Sulla spiaggia di Pozzuoli affollata di bagnanti (foto Ciro Fusco/Ansa) 

Bagni a Napoli. Storie, da Ortese a La Capria

Francesco Palmieri

Consentito e proibito, mai del tutto dominato dalla cura né compromesso dall’incuria degli uomini. Domenica, grazie al cielo, il mare del capluogo campano è tornato balneabile

Coincidenze, chiamiamole così, però succede che il mare di Napoli – quello urbano della “cartolina” – sia tornato balneabile nella fausta domenica del 25 agosto, festa della compatrona santa Patrizia, che come buon auspicio ha sciolto il sangue nella chiesa di San Gregorio Armeno. Nello stesso giorno la squadra di Antonio Conte ha infranto la maledizione allo Stadio Maradona con una vittoria come non se n’erano più viste e Roberto De Simone, ultimo monumento della cultura partenopea, ha festeggiato la veneranda ricorrenza delle novantuno candeline. 


Balneabile sì, balneabile no: è dagli anni Settanta del secolo scorso, fin lì almeno risale la memoria, che “il mare esiguo e domestico” della città, come Giuseppe Marotta lo definiva, soggiace a una liturgia a sorti alterne. Consentito e proibito, mai del tutto dominato dalla cura né compromesso dall’incuria degli uomini. Stavolta i temporali di metà agosto avevano mandato in crisi il sistema fognario che ha riversato in mare un surplus di batteri. Il ritorno del sereno ha ricondotto nella norma i valori dell’Escherichia Coli rilevati dall’Arpac, l’Agenzia regionale per la protezione ambientale, restituendo ai bagnanti le acque vietate dall’ordinanza sindacale. Sono i diari del cielo a dettare il calendario del mare da Pietrarsa a Posillipo, tanto per chi ne gode senza spendere al “Mappatella Beach” quanto per chi frequenta i lidi a pagamento.


Un topo d’emeroteca potrebbe compulsare un volumone d’annata e con pochi aggiustamenti circa date e nomi riproporre un pezzo attuale oggi e con ragionevole probabilità l’anno venturo.

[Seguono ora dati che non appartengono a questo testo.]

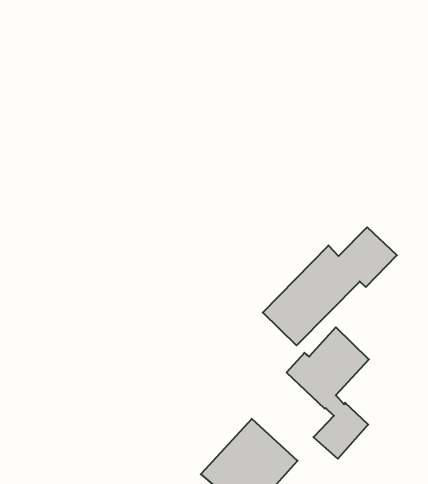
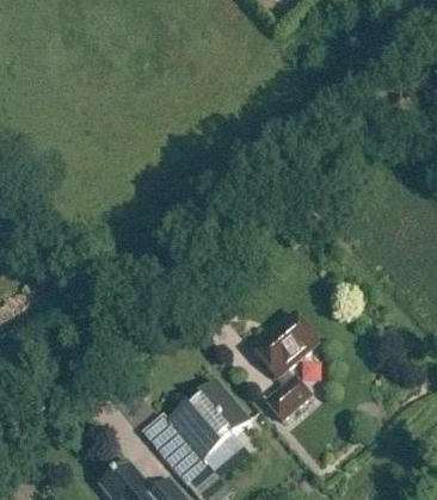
building: [263,227,397,345] -> none

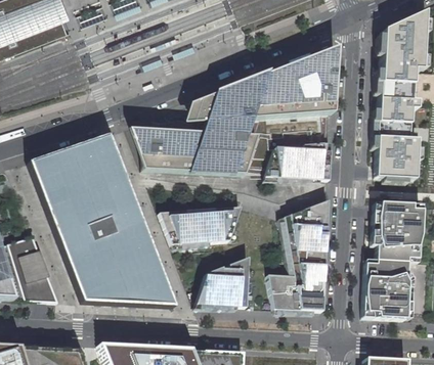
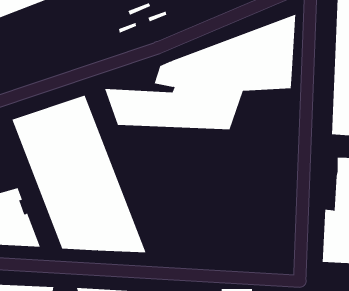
building: [270,133,331,175] -> none
building: [269,200,330,311] -> none
building: [161,206,243,243] -> none
building: [197,256,250,306] -> none

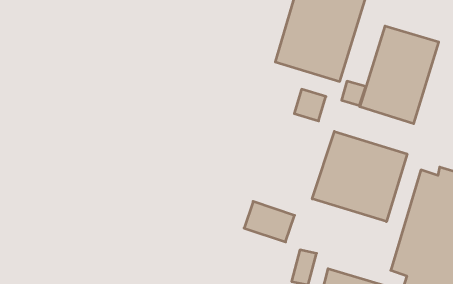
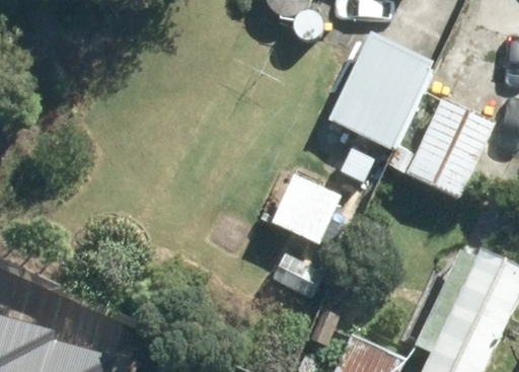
building: [312,131,407,222] -> none

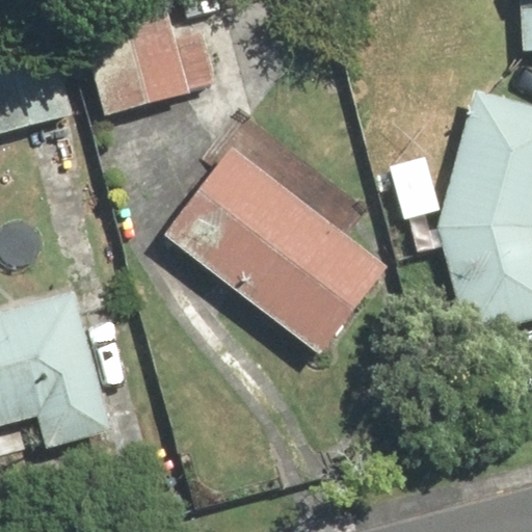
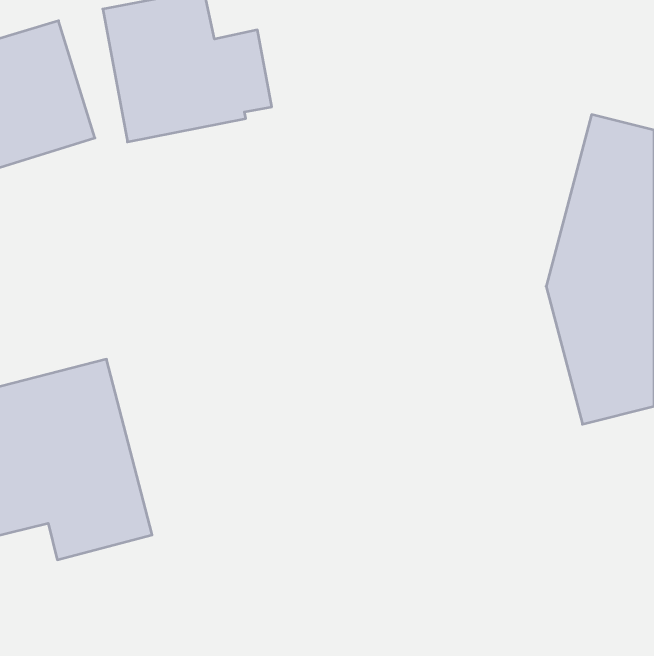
building: [165,148,391,353] -> none

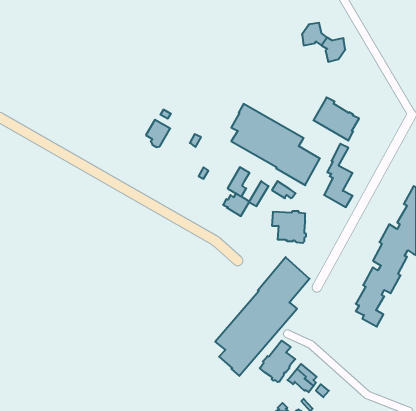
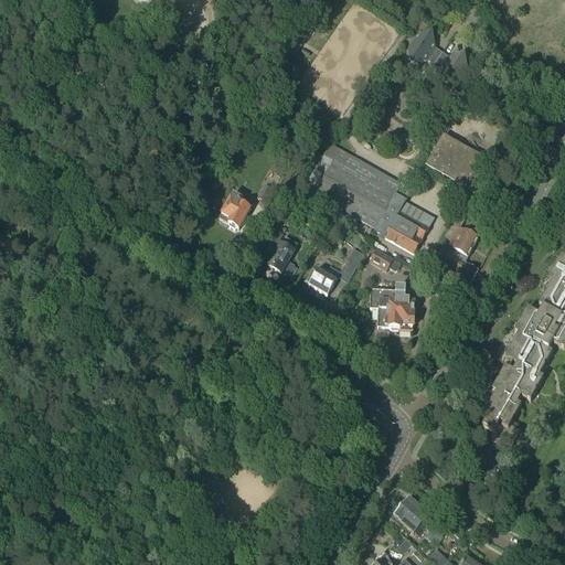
building: [146,120,170,147] -> [220,190,253,227]
building: [228,167,250,196] -> [268,234,298,274]
building: [215,257,310,376] -> none
building: [260,341,295,382] -> none

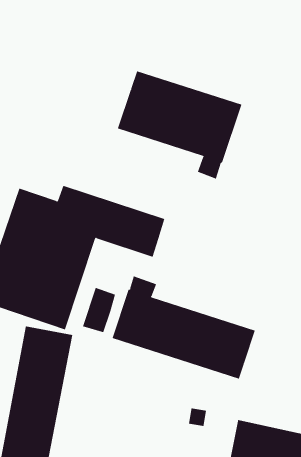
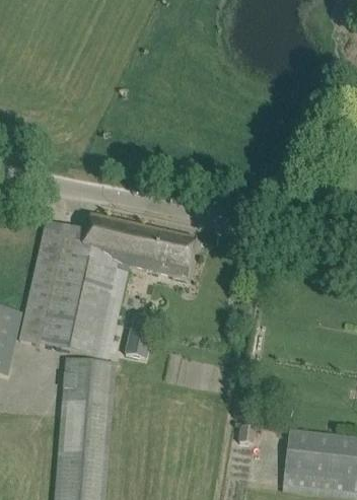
building: [117,70,242,179] -> none
building: [112,275,256,379] -> none

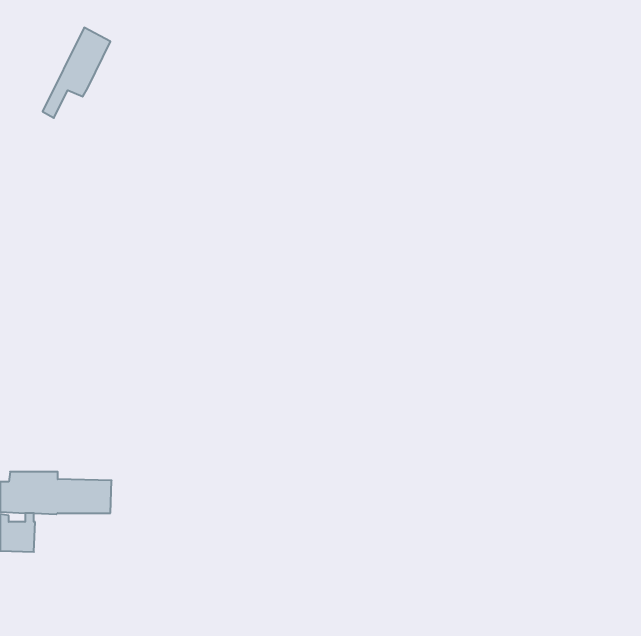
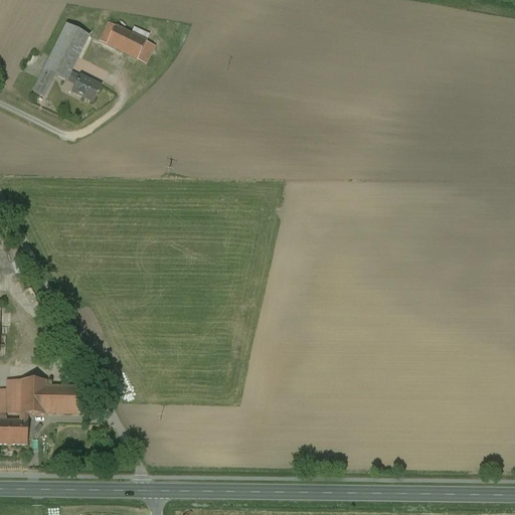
building: none -> [100,20,155,62]
building: none -> [66,70,101,100]

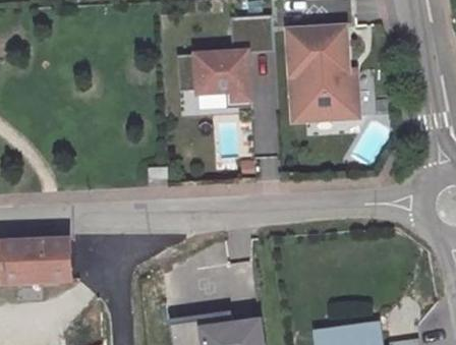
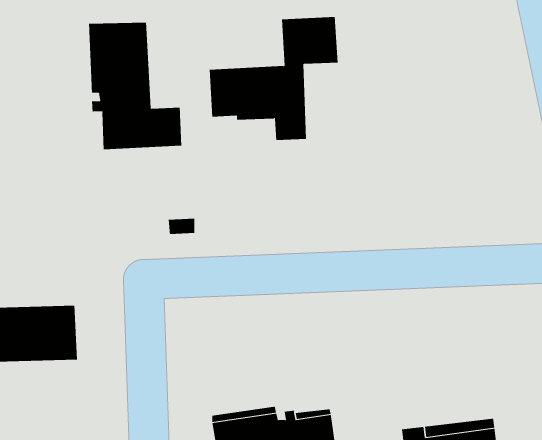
building: none -> [88,22,182,150]
building: [283,32,351,124] -> none

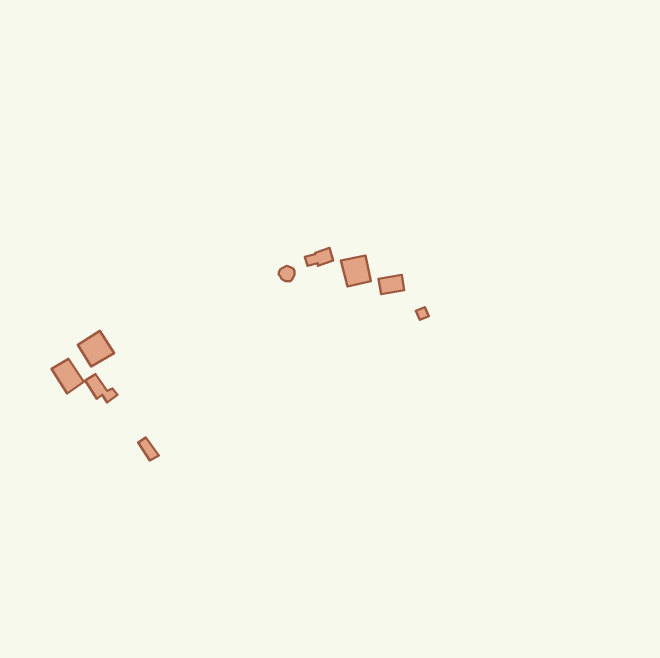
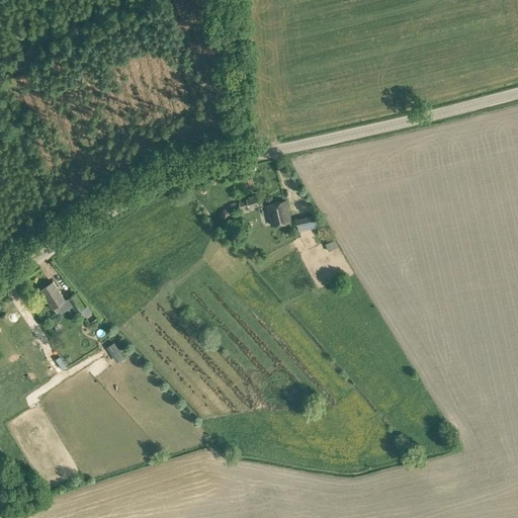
building: [78,331,114,366] -> none

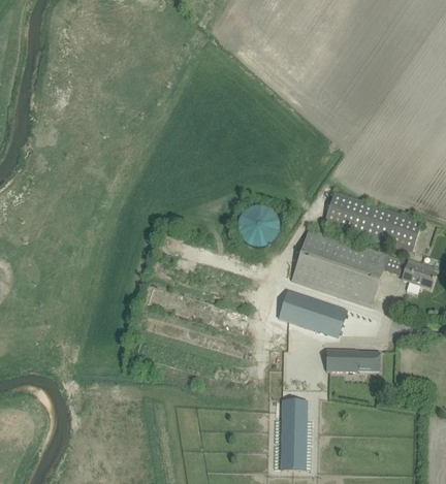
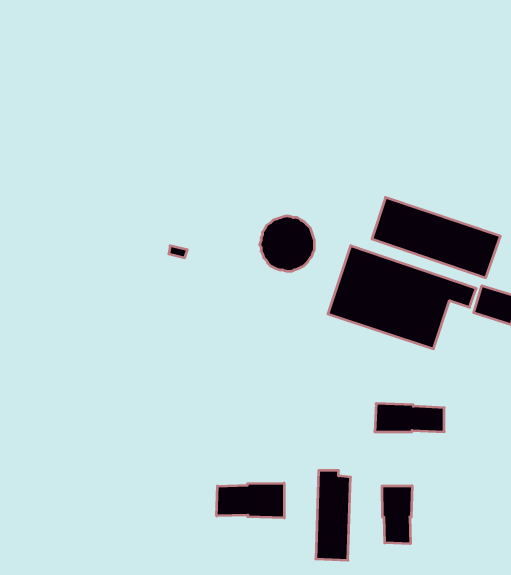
building: [279,290,348,333] -> none
building: none -> [217,483,284,518]
building: none -> [382,486,412,544]

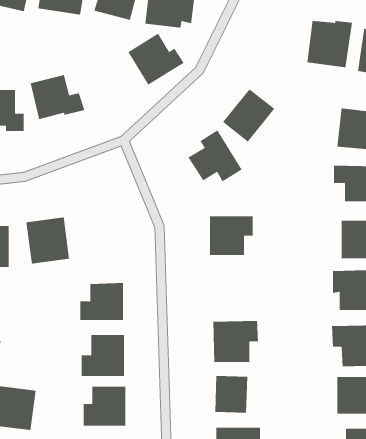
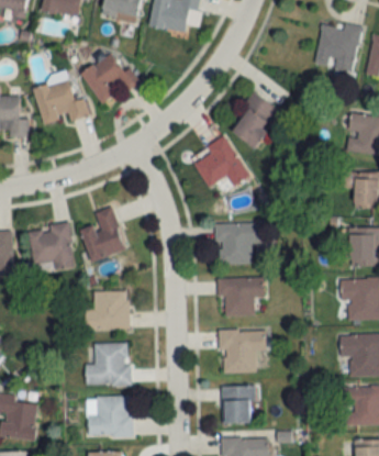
building: [127,33,185,86] -> [80,51,138,104]
building: none -> [80,205,124,259]
building: none -> [216,277,264,315]

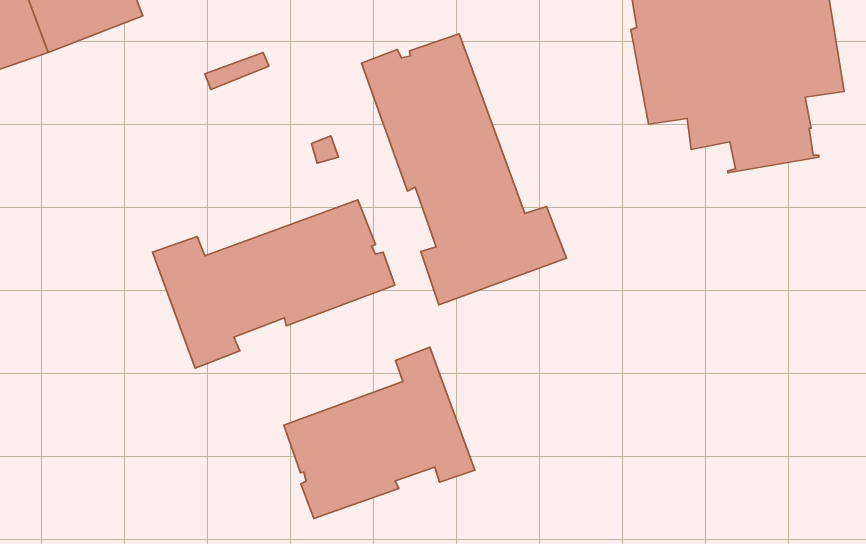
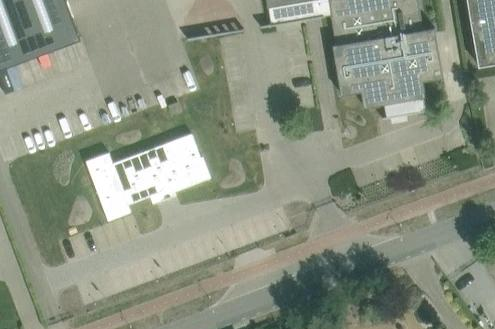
building: [361,34,566,305] -> none
building: [284,347,475,519] -> none

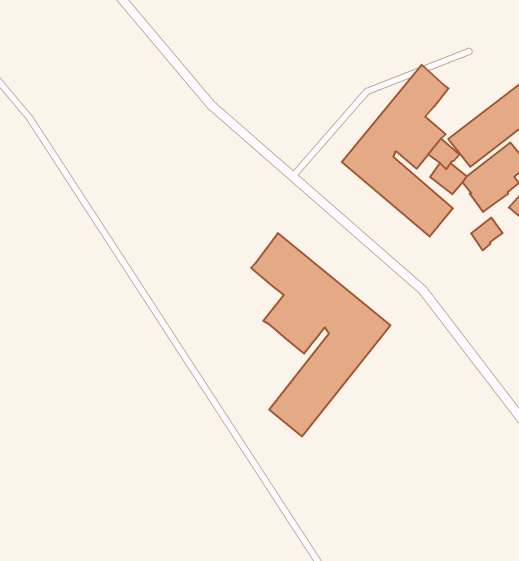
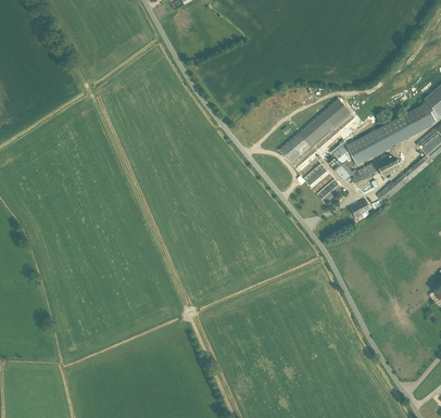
building: [251,233,390,436] -> none

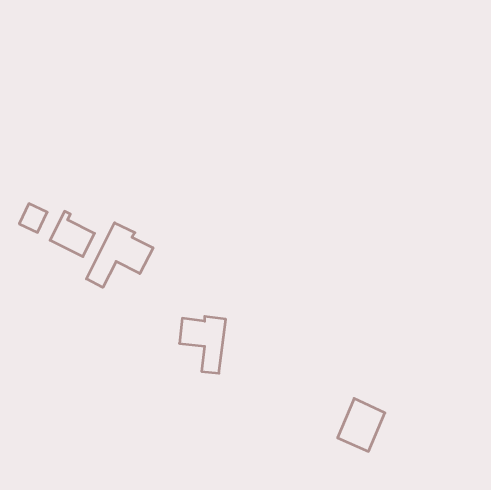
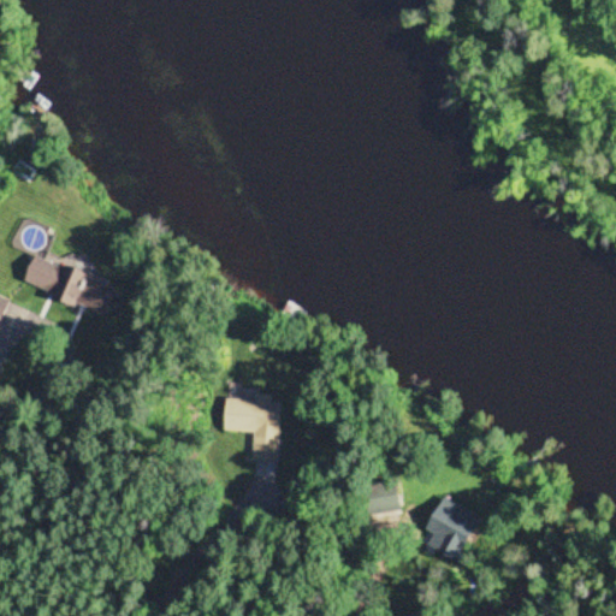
building: [86,223,153,287] -> none
building: none -> [365,479,399,513]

Un topo di biblioteca o cineteca potrebbe aggiungere che la letteratura e il cinema, anche quando guardano al versante asciutto della città, difficilmente riescono a ignorare il mare, persino per affermare che “non bagna Napoli” come titolò Anna Maria Ortese da giovane. Il rapporto tra umori del cielo e del mare fu declinato nel 1977 nel romanzo “Malacqua” di Nicola Pugliese, che da cronista minuzioso descrisse l’immancabile “divieto di balneazione” e se ne fece beffe con una soluzione magica (il mare si gonfia fino a lambire le case degli scugnizzi allontanati); ancora nel 2023, in “Uvaspina”, Monica Acito dedica pagine alle stesse spiagge e scogli impraticabili o praticabili, ricordando che “in quell’acqua si erano bagnati pure Totò e Eduardo e sembrava che il mare avesse conservato la forma di tutti i corpi che ci erano passati dentro: artisti, pezzenti, preti, puttane e lazzaroni, e marinai che avevano perso ’a capa per qualche figlia di armatore”.

  
Quasi mai il deposito equoreo dell’inconscio collettivo napoletano si sporge al di là del Golfo o della sagoma di Capri; il Mediterraneo che Predrag Matvejević comparò nel suo “Breviario” a “un immenso archivio e un profondo sepolcro” è mediamente circoscritto nelle acque dove ti puoi immergere attraversando via Partenope o che puoi solcare in barca sottocosta nello specchio liquido che riflette l’inquietante mole di Palazzo Donn’Anna da cui si tuffava Dudù La Capria. Se lui fosse vivo suggerirebbe un titolo interrogativo (che è davvero suo): “A chi la spedisco questa cartolina?”. Perché “ormai i giorni dell’acqua chiara, quei giorni, sono finiti. E non solo perché il mare a Napoli non è più quello di una volta ma anche perché io non sono più quello di una volta, e per me ci sono ormai soltanto i giorni dell’acqua torbida”. La percezione individuale si sovrappone ai dati oggettivi e la balneabilità può corrispondere anche a stati d’animo non misurabili dall’Arpac ma da opposti sentimenti.

 
Così, nella registrazione della liturgia, la cronaca deve annotarne anche l’usuale violazione: la settimana scorsa, malgrado il divieto, molti hanno continuato a bagnarsi nella “cartolina” come hanno fatto genitori e nonni, secondo il rito stagionale di chi allora non poteva allungarsi oltre le sponde domestiche e oggi è reduce magari da una vacanza esotica ma ama tornare al proprio mare. Al prossimo acquazzone si vedrà.